L’uomo ha le risorse intellettuali per comprendere questa situazione. In effetti ci sono molti pensatori e studiosi che spiegano queste cose sin dai tempi di Malthus (almeno nel concetto di finitezza delle risorse). Ma la visione culturale antropocentrica acceca narcisisticamente la nostra capacità di comprensione. Ci concentriamo su noi stessi e, tutt’al più, ci curiamo dei rapporti intraspecifici. Con questo identifichiamo «classi» contrapposte, che si confrontano e si combattono. Si fanno le rivoluzioni, in vista del riscatto delle classi oppresse, contro gli oppressori.
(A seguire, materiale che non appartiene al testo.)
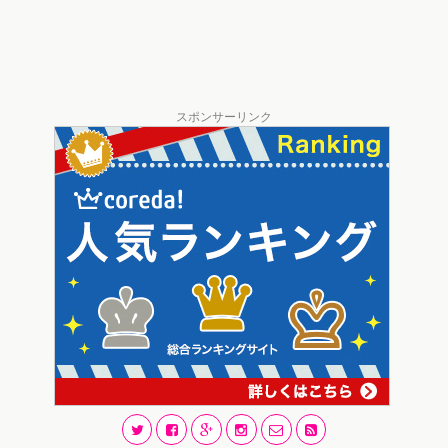
スポンサーリンク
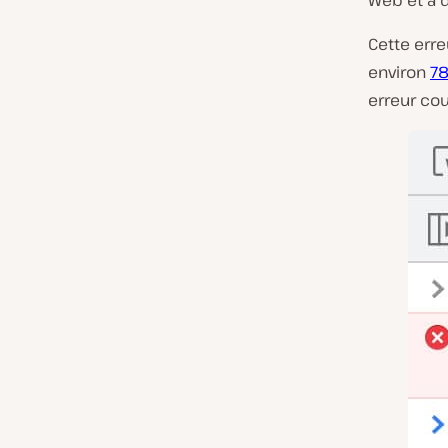
Web et a d
Cette erre
environ
78
erreur cou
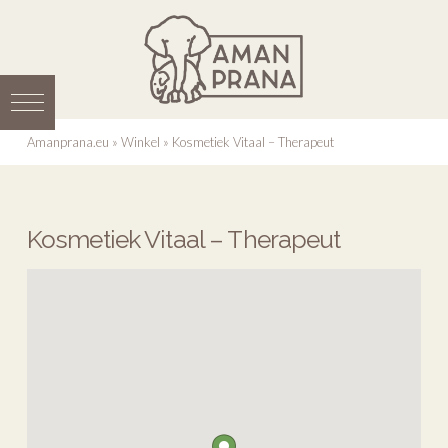
Amanprana.eu
»
Winkel
»
Kosmetiek Vitaal – Therapeut
Kosmetiek Vitaal – Therapeut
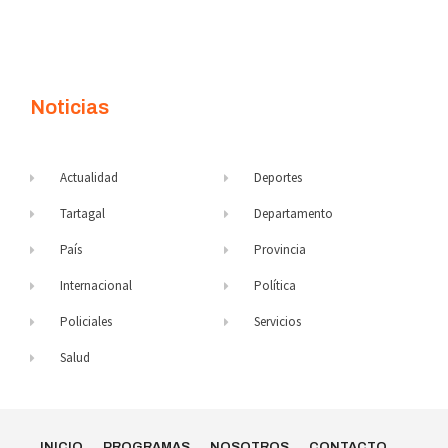
Noticias
Actualidad
Deportes
Tartagal
Departamento
País
Provincia
Internacional
Política
Policiales
Servicios
Salud
INICIO
PROGRAMAS
NOSOTROS
CONTACTO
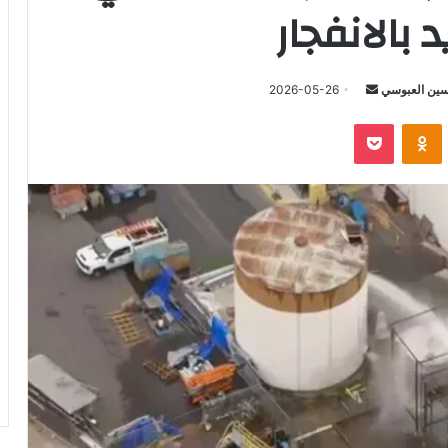
 بالانفجار
أرسل
ين العبوسي
2026-05-26
بريدا
‫Pocket
Odnoklassniki
إلكترونيا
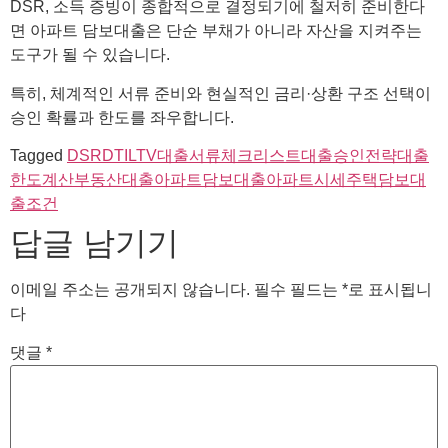
DSR, 소득 증빙이 종합적으로 결정되기에 철저히 준비한다
면 아파트 담보대출은 단순 부채가 아니라 자산을 지켜주는
도구가 될 수 있습니다.
특히, 체계적인 서류 준비와 현실적인 금리·상환 구조 선택이
승인 확률과 한도를 좌우합니다.
Tagged
DSR
DTI
LTV
대출서류체크리스트
대출승인전략
대출
한도계산
부동산대출
아파트담보대출
아파트시세
주택담보대
출조건
답글 남기기
이메일 주소는 공개되지 않습니다.
필수 필드는
*
로 표시됩니
다
댓글
*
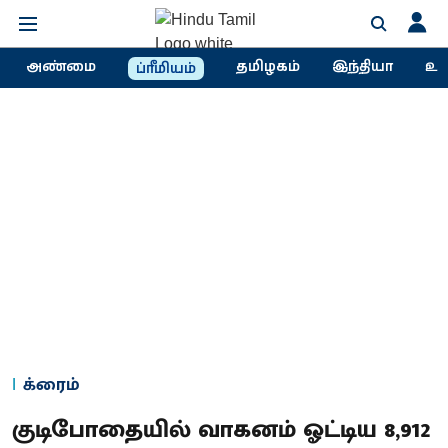
அண்மை
தமிழகம்
இந்தியா
உல
ப்ரீமியம்
க்ரைம்
குடிபோதையில் வாகனம் ஓட்டிய 8,912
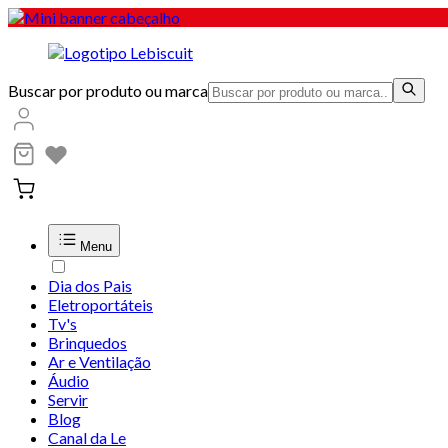
Buscar por produto ou marca
Menu
Dia dos Pais
Eletroportáteis
Tv's
Brinquedos
Ar e Ventilação
Áudio
Servir
Blog
Canal da Le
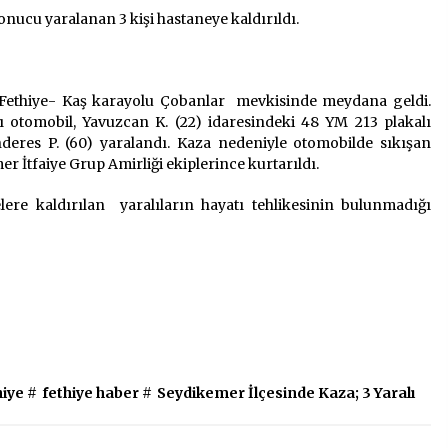
nucu yaralanan 3 kişi hastaneye kaldırıldı.
2 ay ago
Saadet Partisi Ziyaretlere Devam
Ediyor
e Fethiye- Kaş karayolu Çobanlar mevkisinde meydana geldi.
4 ay ago
ı otomobil, Yavuzcan K. (22) idaresindeki 48 YM 213 plakalı
nderes P. (60) yaralandı. Kaza nedeniyle otomobilde sıkışan
“Hiç Kimse Kaçak Yapım
r İtfaiye Grup Amirliği ekiplerince kurtarıldı.
Legalleşecek Ümidinde Olmamalı”
2 yıl ago
elere kaldırılan yaralıların hayatı tehlikesinin bulunmadığı
hiye
#
fethiye haber
#
Seydikemer İlçesinde Kaza; 3 Yaralı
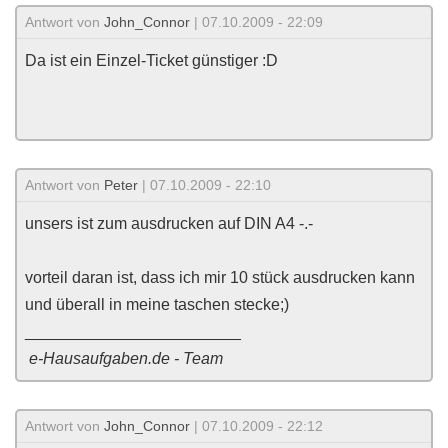
Antwort von
John_Connor
| 07.10.2009 - 22:09
Da ist ein Einzel-Ticket günstiger :D
Antwort von
Peter
| 07.10.2009 - 22:10
unsers ist zum ausdrucken auf DIN A4 -.-
vorteil daran ist, dass ich mir 10 stück ausdrucken kann
und überall in meine taschen stecke;)
________________________
e-Hausaufgaben.de - Team
Antwort von
John_Connor
| 07.10.2009 - 22:12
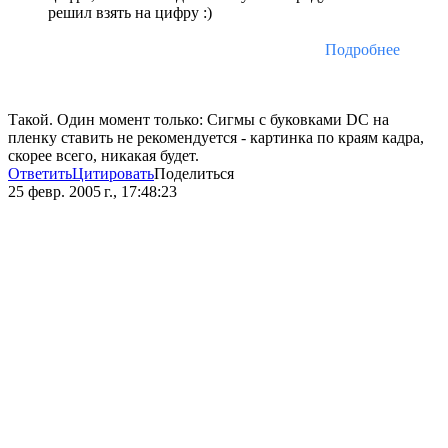
решил взять на цифру :)
Подробнее
Такой. Один момент только: Сигмы с буковками DC на
пленку ставить не рекомендуется - картинка по краям кадра,
скорее всего, никакая будет.
Ответить
Цитировать
Поделиться
25 февр. 2005 г., 17:48:23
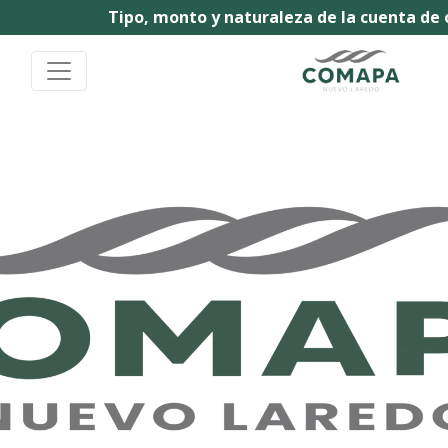
Tipo, monto y naturaleza de la cuenta de o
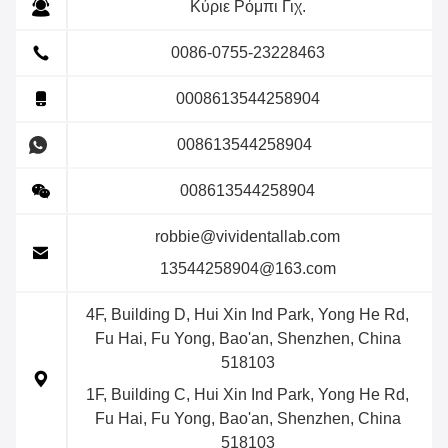
Κύριε Ρόμπι Γιχ.
0086-0755-23228463
0008613544258904
008613544258904
008613544258904
robbie@vividentallab.com
13544258904@163.com
4F, Building D, Hui Xin Ind Park, Yong He Rd,
Fu Hai, Fu Yong, Bao'an, Shenzhen, China
518103
1F, Building C, Hui Xin Ind Park, Yong He Rd,
Fu Hai, Fu Yong, Bao'an, Shenzhen, China
518103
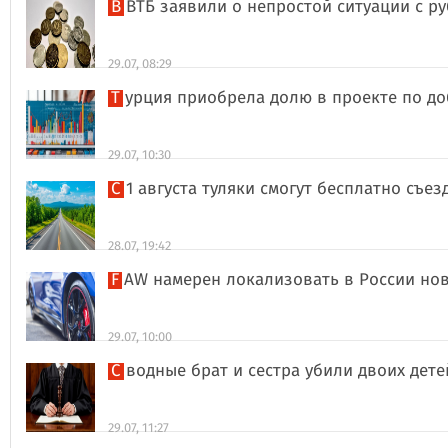
В ВТБ заявили о непростой ситуации с 
29.07, 08:29
Турция приобрела долю в проекте по д
29.07, 10:30
С 1 августа туляки смогут бесплатно съе
28.07, 19:42
FAW намерен локализовать в России но
29.07, 10:00
Сводные брат и сестра убили двоих дет
29.07, 11:27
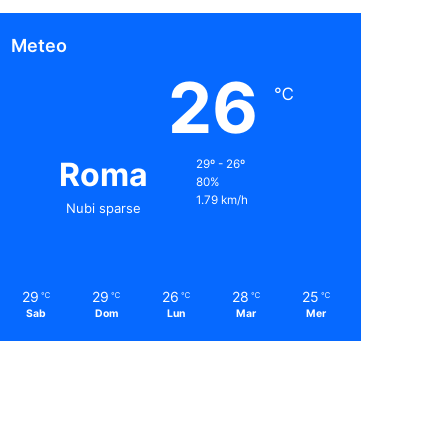
Meteo
26
℃
Roma
29º - 26º
80%
1.79 km/h
Nubi sparse
29
29
26
28
25
℃
℃
℃
℃
℃
Sab
Dom
Lun
Mar
Mer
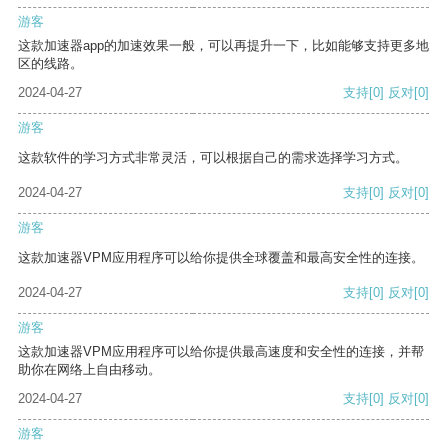
游客
这款加速器app的加速效果一般，可以再提升一下，比如能够支持更多地
区的线路。
2024-04-27
支持
[0]
反对
[0]
游客
这款软件的学习方式非常灵活，可以根据自己的需求选择学习方式。
2024-04-27
支持
[0]
反对
[0]
游客
这款加速器VPM应用程序可以给你提供全球覆盖和最高安全性的连接。
2024-04-27
支持
[0]
反对
[0]
游客
这款加速器VPM应用程序可以给你提供最高速度和安全性的连接，并帮
助你在网络上自由移动。
2024-04-27
支持
[0]
反对
[0]
游客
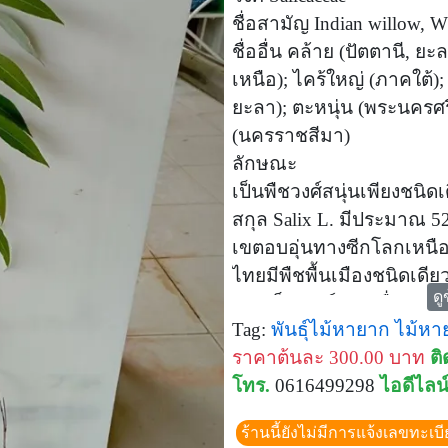
ชื่อสามัญ Indian willow, W
ชื่ออื่น คล้าย (ปัตตานี, ย
เหนือ); ไคร้ใหญ่ (ภาคใต้); 
ยะลา); ตะหนุ่น (พระนครศรี
(นครราชสีมา)
ลักษณะ
เป็นพืชวงศ์สนุ่นเพียงชนิด
สกุล Salix L. มีประมาณ
เขตอบอุ่นทางซีกโลกเหนือ 
ไทยมีพืชพื้นเมืองชนิดเดีย
ดู
อาจเป็นพันธุ์ผสม ชื่อสกุ
Tag:
พันธุ์ไม้หายาก
ไม้หา
ต้นหลิว (willow tree)
ราคาต้นละ 300.00 บาท
ติ
เป็นไม้ผลัดใบระยะสั้น ลำต้น
โทร.
0616499298
ไอดีไลน
เล็กน้อย ยอดอ่อนมีขนสีเงิ
ขาวหรือเหลืองอ่อน มีกลีบ
ร้านนี้ยังไม่มีการแจ้งเลขทะเบ
น้ำหวาน 1 ต่อม ผลขนาดเล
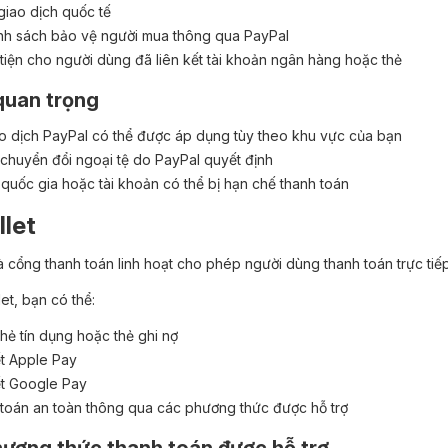
giao dịch quốc tế
nh sách bảo vệ người mua thông qua PayPal
tiện cho người dùng đã liên kết tài khoản ngân hàng hoặc thẻ
quan trọng
ao dịch PayPal có thể được áp dụng tùy theo khu vực của bạn
 chuyển đổi ngoại tệ do PayPal quyết định
 quốc gia hoặc tài khoản có thể bị hạn chế thanh toán
llet
là cổng thanh toán linh hoạt cho phép người dùng thanh toán trực tiếp
let, bạn có thể:
hẻ tín dụng hoặc thẻ ghi nợ
ết Apple Pay
ết Google Pay
toán an toàn thông qua các phương thức được hỗ trợ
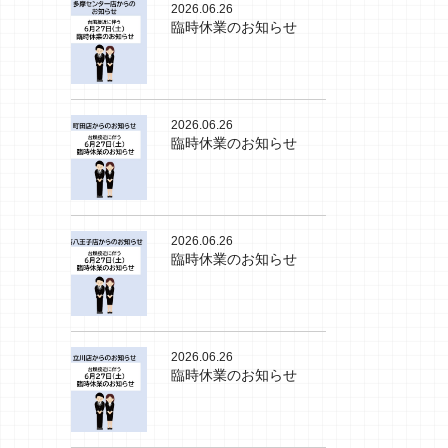
2026.06.26
臨時休業のお知らせ
2026.06.26
臨時休業のお知らせ
2026.06.26
臨時休業のお知らせ
2026.06.26
臨時休業のお知らせ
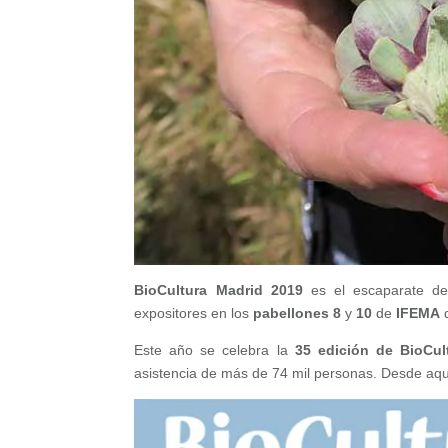
BioCultura Madrid
2019
es el escaparate de
expositores en los
pabellones 8
y
10
de
IFEMA
Este año se celebra la
35 edición de BioCult
asistencia de más de 74 mil personas. Desde aqu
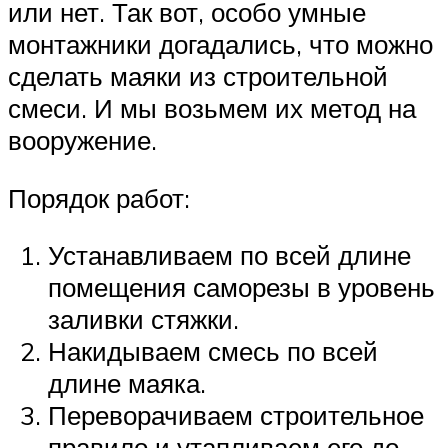
или нет. Так вот, особо умные
монтажники догадались, что можно
сделать маяки из строительной
смеси. И мы возьмем их метод на
вооружение.
Порядок работ:
Устанавливаем по всей длине
помещения саморезы в уровень
заливки стяжки.
Накидываем смесь по всей
длине маяка.
Переворачиваем строительное
правило и утапливаем его до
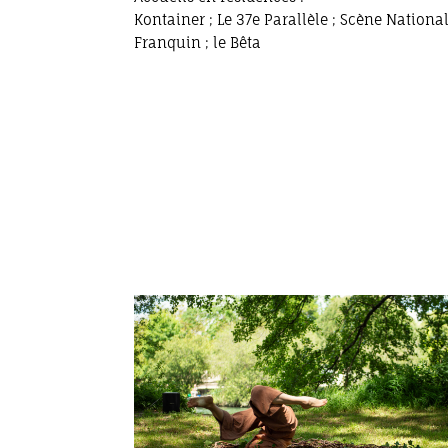
Kontainer ; Le 37e Parallèle ; Scène Nationa
Franquin ; le Bêta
Queste battaglie sono sacrosante, ma sono battaglie. Poi c’è una guerra che dobbiamo giocare uniti, come specie: la lotta per l’esistenza. E dobbiamo renderci conto che la specie è più importante dell’individuo.
In cosa consiste questa presa di coscienza? La specie è fatta di individui che, naturalmente, pensano alla propria sopravvivenza e a quella della propria prole. Ma una specie intelligente, che vede il futuro, deve pensare anche al futuro della specie. Per gli altri animali il futuro non esiste. Il passato è passato, il futuro, non essendo ancora arrivato, non c’è. Esiste solo il presente. E quindi ogni individuo pensa a sé o, tutt’al più, ai suoi figli e nipoti. Ma una specie intelligente deve pensare agli individui che ancora non ci sono. Se non ci sono non esistono, eppure sono loro che rappresentano «la specie». Le battaglie si fanno per noi, la guerra si fa per loro.
Con una buona tattica si vincono le battaglie, ma è proverbiale la valenza tattica di Pirro, che vinse tutte le battaglie ma poi perse la guerra. Era un buon tattico ma un pessimo stratega. E rappresenta benissimo quel che stiamo facendo oggi.